For app developers, it’s deceptively easy to get sucked into the mindset that the software you’re currently working on is a ‘project’. With a start and end date, you and your team focus on delivering the work on time with the desired features in order to then move onto a new ‘project’. However, there is a fatal flaw in this type of thinking that trips up app developers everywhere, to the irritation of their clients.
By deeming software as a project, you negate to see it as a ‘product’. While these may seem similar, a product should be seen as something that is indefinite, evolving and improving over time to fit the ever-changing needs of real users.
Shifting your team’s mindset from projects to products can help you to avoid the variety of pitfalls of sticking with the former mode of thinking, yet what exactly are those issues?
One of the more egregious issues that arises with project-focused thinking is that, by framing success in terms of budget and deadlines, you ignore the importance of the overarching commercial goal for the end user.
This can create a barrier between the developer and the needs of the client, leading to a product that doesn’t quite work for either party.
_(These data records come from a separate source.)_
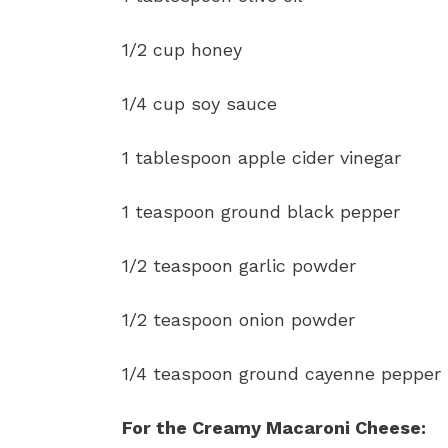
1/2 cup honey
1/4 cup soy sauce
1 tablespoon apple cider vinegar
1 teaspoon ground black pepper
1/2 teaspoon garlic powder
1/2 teaspoon onion powder
1/4 teaspoon ground cayenne pepper
For the Creamy Macaroni Cheese:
On the other hand, product-focused development garners much greater success, as developers are much more closely aligned to the commercial objectives and user intent.
A common misunderstanding that developers fall into is, once a software system has been built, the project will run at a high quality in its current state forever. In reality, many products are heavily reliant on external factors that may change. For example, third party libraries will likely need to be patched or updated, the interfaces may change and the dataset that your software deals with will likely increase.
All of this can completely change how your system reacts and behaves, which will inevitably lead to the developer’s bane - software rot. On the other hand, by viewing your work as an ongoing product, you can aid in evolving and improving to minimise the drop in software quality.
Lack of ongoing ownership
If you’re working on projects, it’s easy to wash your hands of your work once it has been launched. This, unfortunately, fosters a lack of responsibility and miscommunication between teams. However, by taking ownership of the product as a whole, a vested interest in creating something maintainable becomes a clearer goal.
This increased responsibility can have significant knock-on benefits to the quality and efficiency of the product and can help to promote a more productive knowledge transfer between teams.
As you can see, while a relatively simple change, shifting away from project-focused thinking can provide a variety of benefits for a software team and, as experts in the app development industry, we encourage this change in thinking wherever possible to maximise productivity and communication.